_WORK INSTRUCTIONS_
Gather every line of the records below that contains the string "instances", and copy each such line in full.

====== INPUT FOR THIS TASK

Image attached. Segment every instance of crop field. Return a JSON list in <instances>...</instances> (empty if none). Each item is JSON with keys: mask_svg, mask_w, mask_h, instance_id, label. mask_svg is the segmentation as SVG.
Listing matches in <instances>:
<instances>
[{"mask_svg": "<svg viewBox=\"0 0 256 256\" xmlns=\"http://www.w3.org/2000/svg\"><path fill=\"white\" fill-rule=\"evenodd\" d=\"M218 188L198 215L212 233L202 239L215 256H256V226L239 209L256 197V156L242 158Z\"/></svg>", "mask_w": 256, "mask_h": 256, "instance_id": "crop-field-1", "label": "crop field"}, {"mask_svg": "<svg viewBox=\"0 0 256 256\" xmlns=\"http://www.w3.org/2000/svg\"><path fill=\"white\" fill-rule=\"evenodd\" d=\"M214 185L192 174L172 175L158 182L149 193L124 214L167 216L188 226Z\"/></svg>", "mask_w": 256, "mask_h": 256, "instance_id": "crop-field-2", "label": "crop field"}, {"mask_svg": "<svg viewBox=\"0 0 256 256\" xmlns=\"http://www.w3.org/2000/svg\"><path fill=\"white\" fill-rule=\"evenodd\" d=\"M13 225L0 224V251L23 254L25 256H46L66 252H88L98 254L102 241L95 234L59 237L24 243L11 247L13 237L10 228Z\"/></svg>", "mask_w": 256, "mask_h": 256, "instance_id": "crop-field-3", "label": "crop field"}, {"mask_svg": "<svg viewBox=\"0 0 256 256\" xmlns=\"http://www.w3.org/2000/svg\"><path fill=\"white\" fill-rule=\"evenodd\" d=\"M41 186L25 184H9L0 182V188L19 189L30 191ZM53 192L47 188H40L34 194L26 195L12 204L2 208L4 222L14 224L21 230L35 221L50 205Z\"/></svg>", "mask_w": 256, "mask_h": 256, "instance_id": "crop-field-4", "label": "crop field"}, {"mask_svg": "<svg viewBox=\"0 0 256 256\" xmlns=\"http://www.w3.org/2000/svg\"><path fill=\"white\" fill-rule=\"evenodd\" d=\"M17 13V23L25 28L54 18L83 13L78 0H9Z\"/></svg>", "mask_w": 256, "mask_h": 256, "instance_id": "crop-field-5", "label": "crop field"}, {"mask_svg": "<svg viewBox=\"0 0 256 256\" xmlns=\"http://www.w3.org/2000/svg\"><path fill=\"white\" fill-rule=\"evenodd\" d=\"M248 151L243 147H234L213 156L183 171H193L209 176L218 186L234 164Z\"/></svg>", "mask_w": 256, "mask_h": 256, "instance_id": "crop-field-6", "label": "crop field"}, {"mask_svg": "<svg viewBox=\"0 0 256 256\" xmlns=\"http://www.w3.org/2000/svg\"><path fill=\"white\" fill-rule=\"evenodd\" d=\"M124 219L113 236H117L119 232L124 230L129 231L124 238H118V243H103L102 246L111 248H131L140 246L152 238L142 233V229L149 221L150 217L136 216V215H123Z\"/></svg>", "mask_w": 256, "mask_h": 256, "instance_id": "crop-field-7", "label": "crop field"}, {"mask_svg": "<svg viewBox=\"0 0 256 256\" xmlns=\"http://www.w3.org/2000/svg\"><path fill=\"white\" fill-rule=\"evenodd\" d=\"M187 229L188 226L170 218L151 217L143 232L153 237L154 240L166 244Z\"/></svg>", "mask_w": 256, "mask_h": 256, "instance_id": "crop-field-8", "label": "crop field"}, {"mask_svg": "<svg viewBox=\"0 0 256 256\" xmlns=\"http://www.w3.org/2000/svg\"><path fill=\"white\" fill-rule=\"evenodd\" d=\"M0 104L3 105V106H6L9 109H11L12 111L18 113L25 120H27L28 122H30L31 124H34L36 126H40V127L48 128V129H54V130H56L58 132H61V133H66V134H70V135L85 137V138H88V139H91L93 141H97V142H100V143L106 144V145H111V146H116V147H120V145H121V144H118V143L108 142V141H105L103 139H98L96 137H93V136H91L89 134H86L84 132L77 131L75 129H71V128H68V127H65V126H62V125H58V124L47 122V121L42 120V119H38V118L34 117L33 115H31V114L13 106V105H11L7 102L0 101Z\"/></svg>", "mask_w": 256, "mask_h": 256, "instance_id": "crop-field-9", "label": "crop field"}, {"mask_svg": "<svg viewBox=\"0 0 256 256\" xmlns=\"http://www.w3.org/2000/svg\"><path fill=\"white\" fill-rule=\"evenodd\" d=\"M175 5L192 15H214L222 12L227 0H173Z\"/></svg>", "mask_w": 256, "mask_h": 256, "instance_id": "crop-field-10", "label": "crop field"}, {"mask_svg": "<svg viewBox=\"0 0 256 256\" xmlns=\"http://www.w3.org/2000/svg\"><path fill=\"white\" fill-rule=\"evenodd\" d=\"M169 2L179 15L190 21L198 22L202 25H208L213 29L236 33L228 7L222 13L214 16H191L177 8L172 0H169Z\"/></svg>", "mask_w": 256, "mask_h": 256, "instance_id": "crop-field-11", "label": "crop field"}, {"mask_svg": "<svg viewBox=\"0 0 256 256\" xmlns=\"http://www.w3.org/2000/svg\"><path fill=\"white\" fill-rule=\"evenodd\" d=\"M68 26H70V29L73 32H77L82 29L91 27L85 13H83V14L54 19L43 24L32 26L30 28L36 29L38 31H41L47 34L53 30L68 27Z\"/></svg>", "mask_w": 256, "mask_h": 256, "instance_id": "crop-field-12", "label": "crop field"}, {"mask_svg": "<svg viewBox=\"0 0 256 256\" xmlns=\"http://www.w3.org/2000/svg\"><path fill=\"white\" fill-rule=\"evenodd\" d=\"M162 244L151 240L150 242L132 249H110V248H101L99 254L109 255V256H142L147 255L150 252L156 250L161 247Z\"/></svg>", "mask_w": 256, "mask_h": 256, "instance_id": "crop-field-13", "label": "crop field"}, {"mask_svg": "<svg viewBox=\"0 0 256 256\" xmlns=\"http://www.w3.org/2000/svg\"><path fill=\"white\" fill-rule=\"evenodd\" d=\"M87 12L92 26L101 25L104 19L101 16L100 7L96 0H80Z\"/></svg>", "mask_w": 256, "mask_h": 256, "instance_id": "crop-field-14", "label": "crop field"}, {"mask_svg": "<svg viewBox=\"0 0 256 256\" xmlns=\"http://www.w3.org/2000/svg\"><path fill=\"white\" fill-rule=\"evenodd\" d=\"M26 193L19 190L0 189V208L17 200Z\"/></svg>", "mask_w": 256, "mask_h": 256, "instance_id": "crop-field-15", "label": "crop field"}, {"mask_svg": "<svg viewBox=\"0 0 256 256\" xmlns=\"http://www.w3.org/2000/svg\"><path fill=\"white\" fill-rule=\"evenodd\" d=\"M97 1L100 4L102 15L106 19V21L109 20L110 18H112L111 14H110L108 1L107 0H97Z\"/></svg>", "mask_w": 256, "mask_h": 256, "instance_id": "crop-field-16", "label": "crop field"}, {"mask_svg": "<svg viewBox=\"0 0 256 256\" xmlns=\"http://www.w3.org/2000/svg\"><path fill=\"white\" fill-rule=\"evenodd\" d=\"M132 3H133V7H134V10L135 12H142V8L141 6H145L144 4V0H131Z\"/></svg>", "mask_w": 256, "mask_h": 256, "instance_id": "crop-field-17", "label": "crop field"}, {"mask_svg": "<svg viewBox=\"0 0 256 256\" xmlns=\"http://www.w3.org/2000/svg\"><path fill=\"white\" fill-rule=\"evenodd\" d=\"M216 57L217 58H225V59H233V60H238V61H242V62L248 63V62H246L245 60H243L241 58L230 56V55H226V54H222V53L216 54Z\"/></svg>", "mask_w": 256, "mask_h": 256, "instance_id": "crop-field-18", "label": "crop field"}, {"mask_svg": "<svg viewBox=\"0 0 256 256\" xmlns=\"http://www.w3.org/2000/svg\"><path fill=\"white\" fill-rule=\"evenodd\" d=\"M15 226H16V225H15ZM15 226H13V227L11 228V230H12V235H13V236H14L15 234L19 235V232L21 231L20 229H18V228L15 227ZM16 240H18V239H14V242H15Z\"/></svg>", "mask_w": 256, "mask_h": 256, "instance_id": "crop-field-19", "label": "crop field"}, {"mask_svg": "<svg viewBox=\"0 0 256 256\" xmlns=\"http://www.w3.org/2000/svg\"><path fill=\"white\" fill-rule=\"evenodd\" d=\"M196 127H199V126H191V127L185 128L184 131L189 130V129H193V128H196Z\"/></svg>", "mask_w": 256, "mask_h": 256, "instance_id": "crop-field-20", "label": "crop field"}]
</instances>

============

_COMPLETE RESPONSE_
Image attached. Segment every instance of crop field. Return a JSON list in <instances>...</instances> (empty if none). Each item is JSON with keys: mask_svg, mask_w, mask_h, instance_id, label. mask_svg is the segmentation as SVG.
Listing matches in <instances>:
<instances>
</instances>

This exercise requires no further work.